Work instructions: Write out all of the entries below word for word.

##### Working data #####

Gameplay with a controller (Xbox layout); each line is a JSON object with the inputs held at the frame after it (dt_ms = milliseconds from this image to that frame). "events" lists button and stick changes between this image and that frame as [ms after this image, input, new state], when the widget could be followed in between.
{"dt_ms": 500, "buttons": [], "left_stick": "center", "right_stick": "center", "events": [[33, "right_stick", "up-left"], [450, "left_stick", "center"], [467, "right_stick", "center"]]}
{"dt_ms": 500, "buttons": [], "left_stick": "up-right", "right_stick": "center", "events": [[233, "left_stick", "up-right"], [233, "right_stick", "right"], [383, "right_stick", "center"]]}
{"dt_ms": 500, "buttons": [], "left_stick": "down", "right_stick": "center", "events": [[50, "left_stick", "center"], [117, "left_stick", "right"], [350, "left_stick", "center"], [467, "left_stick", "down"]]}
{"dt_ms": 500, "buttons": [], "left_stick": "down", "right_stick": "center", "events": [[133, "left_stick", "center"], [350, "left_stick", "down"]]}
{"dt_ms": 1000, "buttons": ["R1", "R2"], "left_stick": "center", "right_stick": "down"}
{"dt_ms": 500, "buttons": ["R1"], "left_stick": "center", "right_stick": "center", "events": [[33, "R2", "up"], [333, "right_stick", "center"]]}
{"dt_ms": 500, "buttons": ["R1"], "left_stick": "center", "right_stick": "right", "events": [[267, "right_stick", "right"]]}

#####

Completed exercise:
Gameplay with a controller (Xbox layout); each line is a JSON object with the inputs held at the frame after it (dt_ms = milliseconds from this image to that frame). "events" lists button and stick changes between this image and that frame as [ms after this image, input, new state], when the widget could be followed in between.
{"dt_ms": 500, "buttons": [], "left_stick": "center", "right_stick": "center", "events": [[33, "right_stick", "up-left"], [450, "left_stick", "center"], [467, "right_stick", "center"]]}
{"dt_ms": 500, "buttons": [], "left_stick": "up-right", "right_stick": "center", "events": [[233, "left_stick", "up-right"], [233, "right_stick", "right"], [383, "right_stick", "center"]]}
{"dt_ms": 500, "buttons": [], "left_stick": "down", "right_stick": "center", "events": [[50, "left_stick", "center"], [117, "left_stick", "right"], [350, "left_stick", "center"], [467, "left_stick", "down"]]}
{"dt_ms": 500, "buttons": [], "left_stick": "down", "right_stick": "center", "events": [[133, "left_stick", "center"], [350, "left_stick", "down"]]}
{"dt_ms": 1000, "buttons": ["R1", "R2"], "left_stick": "center", "right_stick": "down"}
{"dt_ms": 500, "buttons": ["R1"], "left_stick": "center", "right_stick": "center", "events": [[33, "R2", "up"], [333, "right_stick", "center"]]}
{"dt_ms": 500, "buttons": ["R1"], "left_stick": "center", "right_stick": "right", "events": [[267, "right_stick", "right"]]}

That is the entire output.